Quali sono i 16 tempi in inglese?

16 tempi nella grammatica inglese (formula ed esempi)

  • Presente semplice.
  • Tempo presente continuato.
  • Passato prossimo.
  • Present Perfect Continuo.
  • Tempo passato semplice.
  • Passato Continuo.
  • Passato perfetto.
  • Passato Perfetto Continuo.

Ci sono più di 16 tempi in inglese? nella grammatica inglese esistono 16 forme di tempo. è di sicuro. Il verbo inglese ha quindi tre (3) tempi principali; Passato, Presente e Futuro così come quattro (4) di ciascuno di questi tempi così; Semplice, progressivo, perfetto e perfetto progressivo.

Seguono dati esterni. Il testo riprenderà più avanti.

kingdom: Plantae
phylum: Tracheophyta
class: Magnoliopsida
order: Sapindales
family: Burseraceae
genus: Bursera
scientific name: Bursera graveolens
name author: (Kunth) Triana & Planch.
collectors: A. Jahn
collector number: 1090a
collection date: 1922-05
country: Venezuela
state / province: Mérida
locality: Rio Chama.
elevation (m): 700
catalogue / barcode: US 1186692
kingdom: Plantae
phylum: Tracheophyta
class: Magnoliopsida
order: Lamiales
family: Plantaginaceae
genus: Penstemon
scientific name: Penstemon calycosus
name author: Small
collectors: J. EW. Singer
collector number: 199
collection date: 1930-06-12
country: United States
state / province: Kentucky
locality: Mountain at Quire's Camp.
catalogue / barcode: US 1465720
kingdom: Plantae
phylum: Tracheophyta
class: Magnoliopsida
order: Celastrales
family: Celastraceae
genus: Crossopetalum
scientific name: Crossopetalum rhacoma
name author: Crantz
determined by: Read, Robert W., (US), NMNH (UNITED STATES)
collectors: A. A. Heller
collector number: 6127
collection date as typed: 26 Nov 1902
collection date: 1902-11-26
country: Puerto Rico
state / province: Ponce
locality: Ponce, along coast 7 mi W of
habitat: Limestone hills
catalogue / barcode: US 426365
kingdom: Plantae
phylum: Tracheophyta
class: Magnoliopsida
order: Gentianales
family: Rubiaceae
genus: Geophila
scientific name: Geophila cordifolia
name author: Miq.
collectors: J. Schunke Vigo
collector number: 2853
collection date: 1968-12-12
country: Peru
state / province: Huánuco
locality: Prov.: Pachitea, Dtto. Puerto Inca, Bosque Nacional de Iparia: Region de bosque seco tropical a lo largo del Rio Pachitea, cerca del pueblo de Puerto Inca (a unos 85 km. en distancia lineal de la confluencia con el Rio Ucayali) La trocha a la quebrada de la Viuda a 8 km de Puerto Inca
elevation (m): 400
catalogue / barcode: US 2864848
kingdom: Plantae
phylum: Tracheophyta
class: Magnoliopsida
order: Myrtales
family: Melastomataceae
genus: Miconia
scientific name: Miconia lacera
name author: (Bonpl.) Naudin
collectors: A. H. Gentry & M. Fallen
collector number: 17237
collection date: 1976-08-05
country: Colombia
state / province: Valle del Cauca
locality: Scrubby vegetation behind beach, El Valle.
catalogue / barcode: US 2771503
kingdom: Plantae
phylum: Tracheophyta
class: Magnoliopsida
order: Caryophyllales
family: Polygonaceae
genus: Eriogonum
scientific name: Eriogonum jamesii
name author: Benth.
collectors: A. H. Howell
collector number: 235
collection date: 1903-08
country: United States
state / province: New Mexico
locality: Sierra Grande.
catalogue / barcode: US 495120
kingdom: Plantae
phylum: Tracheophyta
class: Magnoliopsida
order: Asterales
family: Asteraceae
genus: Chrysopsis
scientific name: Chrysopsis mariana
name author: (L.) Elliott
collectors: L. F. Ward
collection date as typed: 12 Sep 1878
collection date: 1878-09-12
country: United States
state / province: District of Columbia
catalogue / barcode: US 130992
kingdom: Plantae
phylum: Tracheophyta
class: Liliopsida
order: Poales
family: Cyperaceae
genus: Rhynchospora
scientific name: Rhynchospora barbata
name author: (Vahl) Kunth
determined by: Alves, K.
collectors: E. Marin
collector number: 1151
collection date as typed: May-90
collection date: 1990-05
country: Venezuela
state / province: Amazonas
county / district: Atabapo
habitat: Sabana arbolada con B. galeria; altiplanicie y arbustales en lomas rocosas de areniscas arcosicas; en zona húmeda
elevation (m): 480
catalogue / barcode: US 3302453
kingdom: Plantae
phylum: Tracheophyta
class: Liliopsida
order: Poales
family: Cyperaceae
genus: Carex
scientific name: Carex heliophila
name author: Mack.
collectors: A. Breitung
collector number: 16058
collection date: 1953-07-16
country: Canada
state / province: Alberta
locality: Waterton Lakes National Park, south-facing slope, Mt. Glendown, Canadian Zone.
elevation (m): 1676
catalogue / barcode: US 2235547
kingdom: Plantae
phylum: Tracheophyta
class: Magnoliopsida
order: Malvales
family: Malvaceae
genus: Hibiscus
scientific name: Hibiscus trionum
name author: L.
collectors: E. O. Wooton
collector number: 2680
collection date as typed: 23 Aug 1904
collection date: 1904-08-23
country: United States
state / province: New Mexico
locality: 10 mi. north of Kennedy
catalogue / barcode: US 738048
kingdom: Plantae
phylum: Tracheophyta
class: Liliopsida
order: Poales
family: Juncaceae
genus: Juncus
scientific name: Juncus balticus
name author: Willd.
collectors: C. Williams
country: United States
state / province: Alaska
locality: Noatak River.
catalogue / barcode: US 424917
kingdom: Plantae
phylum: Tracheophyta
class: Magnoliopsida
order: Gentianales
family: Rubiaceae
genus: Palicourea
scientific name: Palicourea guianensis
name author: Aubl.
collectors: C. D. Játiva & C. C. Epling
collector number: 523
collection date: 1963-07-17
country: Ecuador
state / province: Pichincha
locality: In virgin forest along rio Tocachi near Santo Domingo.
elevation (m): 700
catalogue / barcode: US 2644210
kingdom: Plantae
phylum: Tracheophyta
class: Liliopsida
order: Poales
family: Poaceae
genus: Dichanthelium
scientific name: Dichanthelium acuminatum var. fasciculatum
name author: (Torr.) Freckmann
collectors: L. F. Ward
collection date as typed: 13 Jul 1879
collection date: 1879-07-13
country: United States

Ci sono 12 o 16 tempi in inglese?

Ci sono tre principali tempi verbali in inglese: presente, passato e futuro. I tempi presente, passato e futuro si dividono in quattro aspetti: il progressivo semplice, progressivo, perfetto e perfetto. Ci sono 12 principali tempi verbali che gli studenti di inglese dovrebbero conoscere.

Quali sono i 14 tipi di tempi?

Ci sono quattordici tempi nell’inglese moderno. Ci sono tre tempi fondamentali: passato, presente e futuro. Mostrano se una semplice azione o condizione si è verificata, si verifica o si verificherà nel passato, nel presente o nel futuro. Ci sono tre tempi perfetti: passato perfetto, presente perfetto e futuro perfetto.

Ci sono 16 tempi in inglese?

I tempi verbali sono diverse forme di verbi che descrivono qualcosa che è accaduto nel passato, che sta accadendo nel presente o che accadrà in futuro. Espandendo queste tre forme, imparerai in tutto 16 tempi. Ci sono tre tipi principali di tempi verbali passato, presente e futuro.